Sacks continued that while a higher VAT rate will likely cause an outcry, Mboweni may choose to increase the list of zero-rated items, which aren’t subject to VAT, in an attempt to placate SA consumers. There are currently 19 items, mainly made up of food including bread, fresh fruit, vegetables, and legumes.
While female hygiene products such as sanitary pads and tampons were recently among many items suggested by a panel of experts appointed by the National Treasury to be VAT-free, some feel Treasury is dragging their heals regarding the implementation of this, leading to protests.

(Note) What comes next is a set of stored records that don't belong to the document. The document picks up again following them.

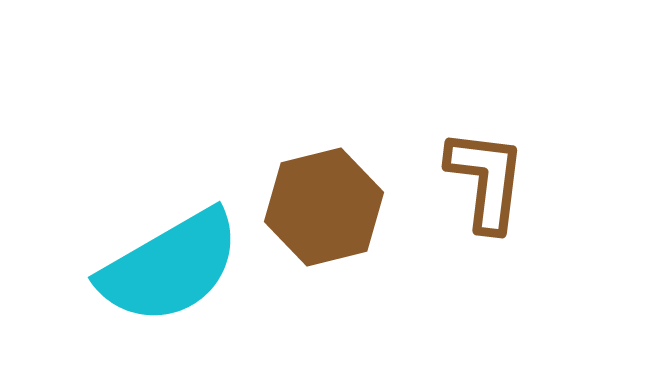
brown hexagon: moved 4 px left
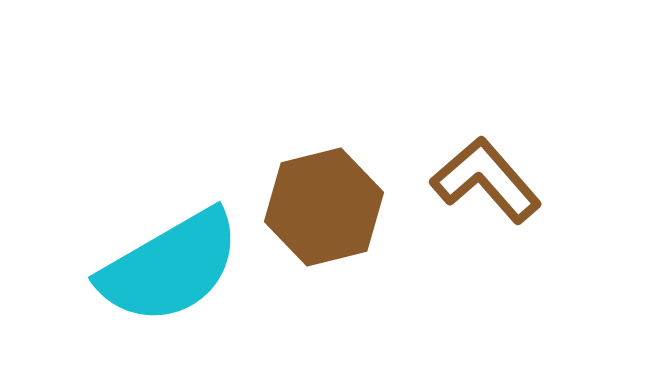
brown L-shape: rotated 48 degrees counterclockwise
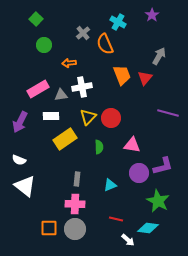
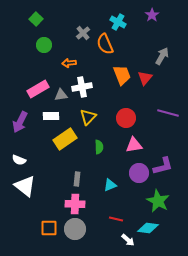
gray arrow: moved 3 px right
red circle: moved 15 px right
pink triangle: moved 2 px right; rotated 18 degrees counterclockwise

The bad news regarding our last VAT increase was delivered by then finance minister Malusi Gigaba. Gigaba was since replaced by Nhlanhla Nene, who in turn was replaced by Mboweni after he resigned last week following the revelation that he had met the controversial Gupta family several times while deputy finance minister, something he had previously denied.
South Africans are now hoping for greater stability in government’s finance department, which has seen four different finance ministers take the helm in the past three years.
Journalist Ferial Haffajee recently argued, even before Nene’s departure, that there are “too many” cooks, spoiling “the broth” of SA’s economy.
“By my count, the ANC alone has six politicians making different economic policy signals,” she said.